From the text on buying a house without a job, list every financial resource other than a job that it mentions a buyer might have.

■ **PAGE TEXT**
-*-
Love them or hate them — most of us need a job. If you’re unemployed or self-employed you may face a bit of an uphill battle when it comes time to apply and qualify for a mortgage. Even if you have enough money saved or generate plenty of income from your own business, some lenders will look at you as a risky bet and make it harder to qualify for their lending products.
Read on for insight into how to buy a house without a job and how to improve your odds of mortgage approval.
When it comes time to buy a home, most of us need a mortgage to help bridge the gap between the down payment and sale price of the home. If you don’t have a job you will face more challenges when it comes time to apply for a home loan — even if you have income coming in as someone who is self-employed.
Mortgage lenders typically like to see a couple years’ worth of W-2s and employment verification as part of the many documents they need when they review applications. The more stably employed an a potential buyer appears to be, the less risk they feel they’re taking on.
All of that being said, it’s still possible to get your hands on a mortgage even if you don’t have a full-time job that generates a consistent income. For example, if you have other liquid assets or passive income you may still get a mortgage when you're unemployed.
-*-
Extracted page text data

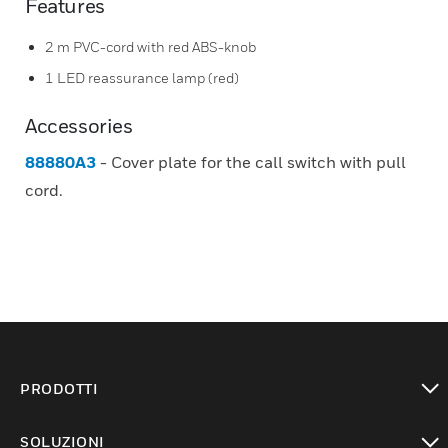
Features
2 m PVC-cord with red ABS-knob
1 LED reassurance lamp (red)
Accessories
88880A3
- Cover plate for the call switch with pull
cord.
PRODOTTI
toggle view
SOLUZIONI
-*-
■ **REPLY TO THE TASK**
- Money saved
- Income from your own business (self-employment income)
- Other liquid assets
- Passive income